Still, he played all three forward positions with a rotating cast and managed
just 7 points the whole season. He was instrumental in the IceCaps run to the
Calder Cup Finals. A health zone-start push and reasonable percentages,
combined with the report from any chesterfield-based scout that his skating is
sub-NHL level mean we’re still not certain if O’Dell will find a home with the
big league Jets.
Expected goals: 5
Things Never Looked So Good
At this time last year, the Jets’ centre depth was
deplorable and nerve wracking. Scheifele seemed to be on the roster in pen
despite just 11 professional games and a single professional point. Olli Jokinen had just ended the worst season of his already heavily criticized and
dwindling career. Jim Slater was working on technologies to make his gear water
resistant for all the water skiing he had planned and had a custom Reebok body
cast designed just in case. Bryan Little had just finished a remarkable season
as a two-way pivot, but it was his first as the team’s tough-minutes centre and
the whole apparatus seemed to rest on him as the lynchpin. With established
pros Burmistrov, Antropov, and Wellwood leaving over the course of two summers,
things looked dire.
Fast forward one season and the centre depth chart can
hardly be compared. Perreault has question marks, but the fact remains that the
team lost an established NHL player and replaced him in Free Agency – almost
unheard of under this administration. With confidence growing about Little and
Scheifele and the addition of a plausible 3rd line option, the Jets
look considerably less hopeless this July.

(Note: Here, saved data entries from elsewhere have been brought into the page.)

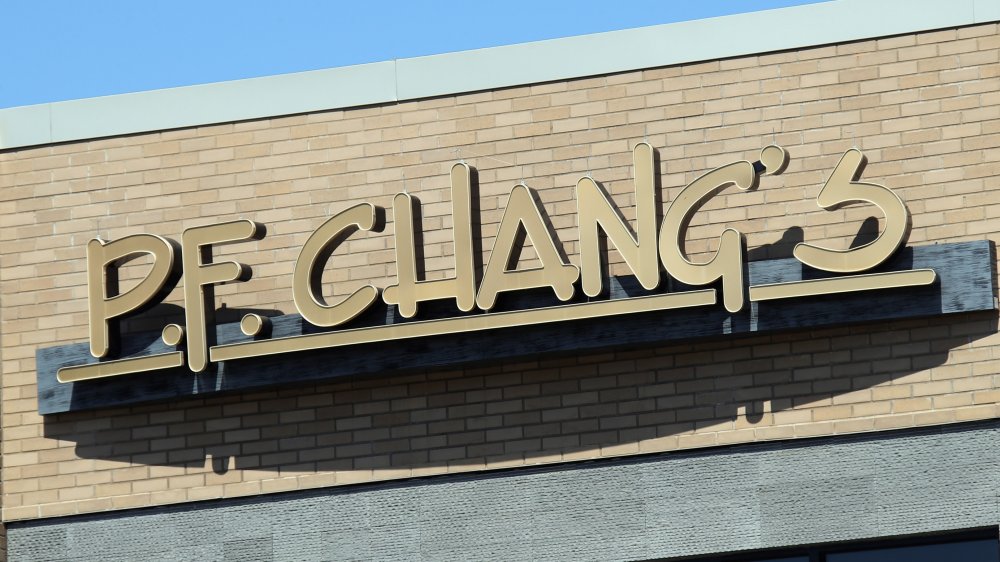
This screenshot has width=1000, height=562. Identify the location of brick wall. (768, 78).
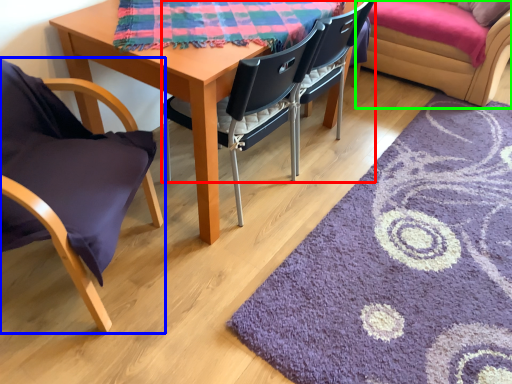
Question: Estimate the real-world distances between objects in this image. Which object is farther from chair (highlighted by a red box), chair (highlighted by a blue box) or couch (highlighted by a green box)?

Choices:
 (A) chair
 (B) couch

Answer: (B)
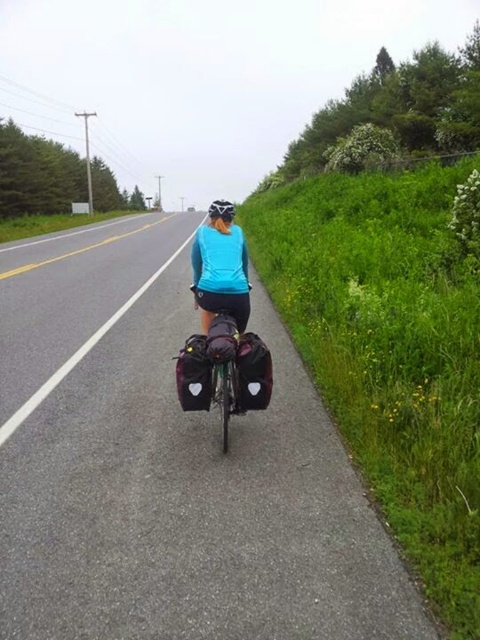
Looking at this image, you are a cyclist looking at the road ahead. You see the asphalt road at center and the black matte bicycle helmet at upper center. Which object is positioned to the left of the other?

The asphalt road at center is to the left of the black matte bicycle helmet at upper center.

You are a delivery cyclist who needs to deliver a package to a location marked at point coordinates of 0.731, 0.350. You are currently on the asphalt road at center. Based on the image, can you confirm if you are already at the delivery location?

The position of asphalt road at center is at point (168, 467), so yes, you are already at the delivery location marked at those coordinates.

Looking at this image, you are a photographer standing at the edge of the road capturing the cyclist. You notice two points marked in the image. Which point, point (233, 301) or point (215, 216), is closer to your camera?

Point (233, 301) is closer to the camera than point (215, 216).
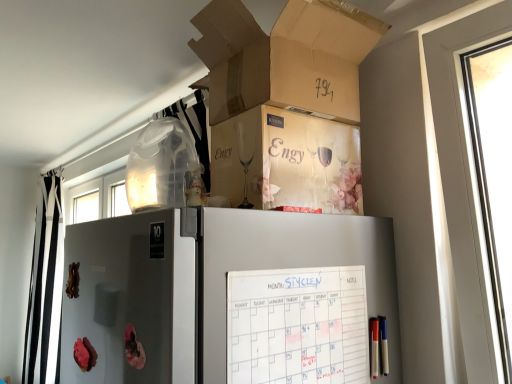
Question: Is black/white striped curtain at left positioned with its back to metallic silver screen door at lower left?

Choices:
 (A) no
 (B) yes

Answer: (A)

Question: Considering the relative sizes of black/white striped curtain at left and metallic silver screen door at lower left in the image provided, is black/white striped curtain at left wider than metallic silver screen door at lower left?

Choices:
 (A) yes
 (B) no

Answer: (A)

Question: Does black/white striped curtain at left appear on the right side of metallic silver screen door at lower left?

Choices:
 (A) no
 (B) yes

Answer: (A)

Question: Does black/white striped curtain at left have a larger size compared to metallic silver screen door at lower left?

Choices:
 (A) no
 (B) yes

Answer: (B)

Question: Can you confirm if black/white striped curtain at left is smaller than metallic silver screen door at lower left?

Choices:
 (A) no
 (B) yes

Answer: (A)

Question: Is black/white striped curtain at left bigger or smaller than metallic silver screen door at lower left?

Choices:
 (A) big
 (B) small

Answer: (A)

Question: In terms of height, does black/white striped curtain at left look taller or shorter compared to metallic silver screen door at lower left?

Choices:
 (A) short
 (B) tall

Answer: (B)

Question: Based on their positions, is black/white striped curtain at left located to the left or right of metallic silver screen door at lower left?

Choices:
 (A) left
 (B) right

Answer: (A)

Question: Considering the positions of point (44, 286) and point (77, 307), is point (44, 286) closer or farther from the camera than point (77, 307)?

Choices:
 (A) farther
 (B) closer

Answer: (A)

Question: In the image, is metallic silver screen door at lower left positioned in front of or behind cardboard box at upper center?

Choices:
 (A) front
 (B) behind

Answer: (A)

Question: Is metallic silver screen door at lower left inside or outside of cardboard box at upper center?

Choices:
 (A) inside
 (B) outside

Answer: (B)

Question: From their relative heights in the image, would you say metallic silver screen door at lower left is taller or shorter than cardboard box at upper center?

Choices:
 (A) tall
 (B) short

Answer: (A)

Question: From a real-world perspective, relative to cardboard box at upper center, is metallic silver screen door at lower left vertically above or below?

Choices:
 (A) above
 (B) below

Answer: (B)

Question: Considering the relative positions of metallic silver screen door at lower left and white paper calendar at upper center in the image provided, is metallic silver screen door at lower left to the left or to the right of white paper calendar at upper center?

Choices:
 (A) left
 (B) right

Answer: (A)

Question: Would you say metallic silver screen door at lower left is inside or outside white paper calendar at upper center?

Choices:
 (A) inside
 (B) outside

Answer: (B)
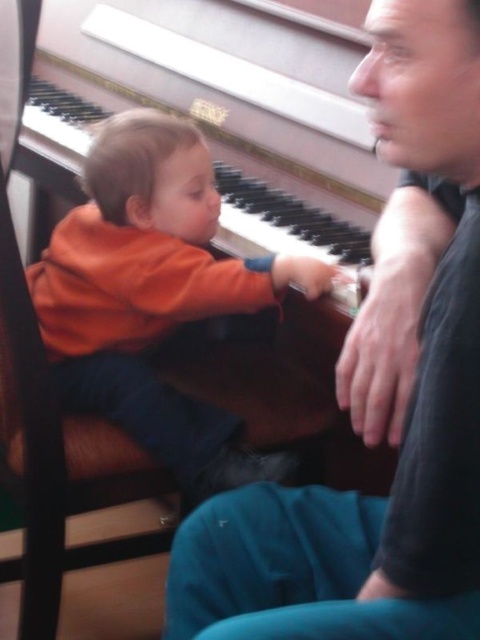
Is matte black shirt at center bigger than orange soft fabric toddler at center?

Incorrect, matte black shirt at center is not larger than orange soft fabric toddler at center.

Between point (184, 618) and point (326, 288), which one is positioned behind?

Positioned behind is point (326, 288).

Identify the location of matte black shirt at center. (408, 403).

Locate an element on the screen. matte black shirt at center is located at coordinates (408, 403).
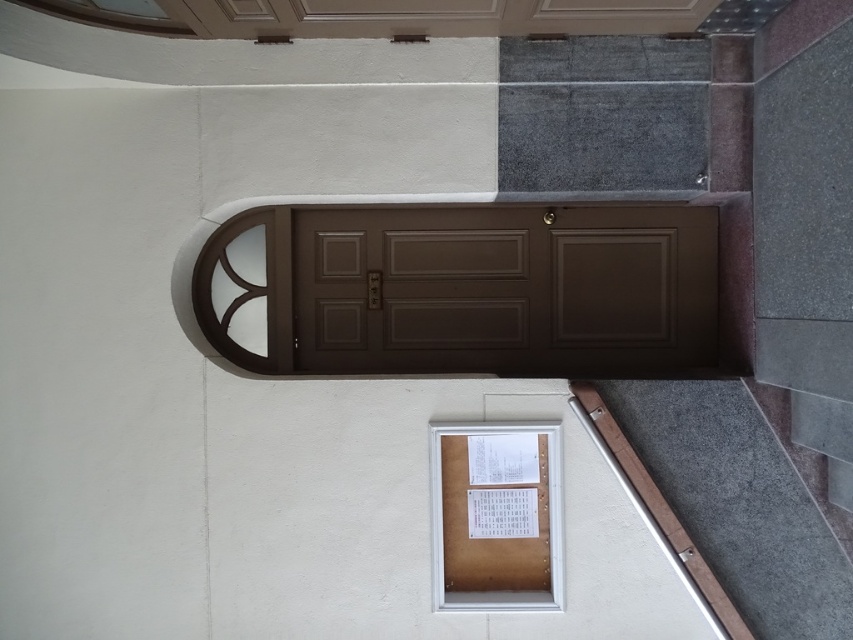
Question: Can you confirm if gray carpet at lower right is wider than brown cardboard window at lower center?

Choices:
 (A) yes
 (B) no

Answer: (A)

Question: Which of these objects is positioned closest to the gray carpet at lower right?

Choices:
 (A) brown matte door at center
 (B) brown cardboard window at lower center

Answer: (B)

Question: Which of the following is the farthest from the observer?

Choices:
 (A) (548, 579)
 (B) (461, 358)
 (C) (647, 417)

Answer: (B)

Question: Considering the relative positions of brown matte door at center and brown cardboard window at lower center in the image provided, where is brown matte door at center located with respect to brown cardboard window at lower center?

Choices:
 (A) right
 (B) left

Answer: (B)

Question: Which of the following is the closest to the observer?

Choices:
 (A) (508, 529)
 (B) (785, 461)
 (C) (418, 324)

Answer: (B)

Question: Can you confirm if brown matte door at center is positioned below brown cardboard window at lower center?

Choices:
 (A) yes
 (B) no

Answer: (B)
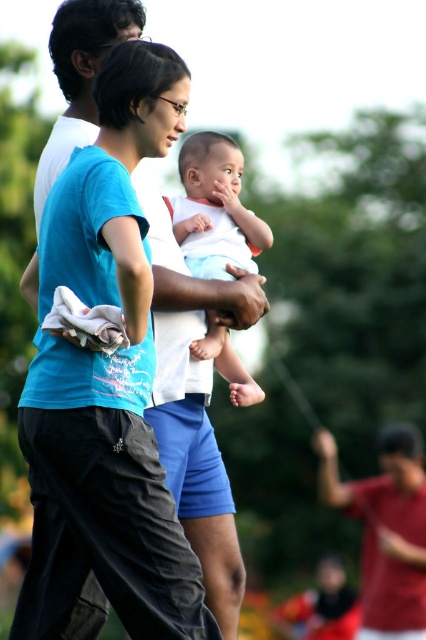
Is blue cotton shirt at center wider than white soft baby at center?

Yes.

Does blue cotton shirt at center have a greater height compared to white soft baby at center?

Correct, blue cotton shirt at center is much taller as white soft baby at center.

Is point (91, 147) positioned before point (241, 164)?

That is True.

Locate an element on the screen. The image size is (426, 640). blue cotton shirt at center is located at coordinates (115, 360).

From the picture: Can you confirm if blue cotton shirt at center is positioned to the left of red shirt at center?

Yes, blue cotton shirt at center is to the left of red shirt at center.

Between blue cotton shirt at center and red shirt at center, which one has more height?

blue cotton shirt at center is taller.

Is point (91, 458) closer to viewer compared to point (416, 525)?

Yes, point (91, 458) is in front of point (416, 525).

Identify the location of blue cotton shirt at center. (115, 360).

Does red shirt at center have a lesser width compared to white soft baby at center?

No.

Does point (409, 436) come farther from viewer compared to point (227, 182)?

Yes, it is behind point (227, 182).

Image resolution: width=426 pixels, height=640 pixels. In order to click on red shirt at center in this screenshot , I will do `click(385, 529)`.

Jets centres scored a total of 59 goals last season
(including one by John Albert). My combined expected goals from this group is 63,
owing mostly to assumed improvement from Mark Scheifele. The wildcard is health
in this group, given that each regular after Bryan Little has struggled to stay
in games. As well, it’s possible that Perreault’s offence dries up with the
tougher assignment. For many reasons, Jets fans can be excited about the Finn-for-Quebecois
exchange, but Jokinen’s career offence was part of why his price tag was 50%
higher than the new guy’s.
In general, Olli Jokinen causes havoc when he’s
on the ice. He does very little that’s predictable. Perreault is shifty but
coachable, and with the continued (though non-linear) growth of Scheifele and
O’Dell, it’s likely a slightly improved centre group.
Around the Division
Chicago: Toews, B. Richards, Shaw, Krueger, Regin
Dallas: Seguin, Spezza, Eakin, Horcoff, Fiddler
Minnesota: M. Koivu, Mikael Granlund, Brodziak, Schroeder, Phillips
Nashville: Fisher, Ribeiro, Roy, O. Jokinen, Gaustad
St Louis: Backes, Statsny, Berglund, Lapierre, Lehtera
Once again, the Jets come up short relative to the very competitive Central Division. We’ve watched Littel go head-to-head with the league’s top centres. Can either the young Mark Scheifele or the unproven Matthieu Perreault play against other team’s second best centres and stay alive? It looks to be a critical question for 2014/15.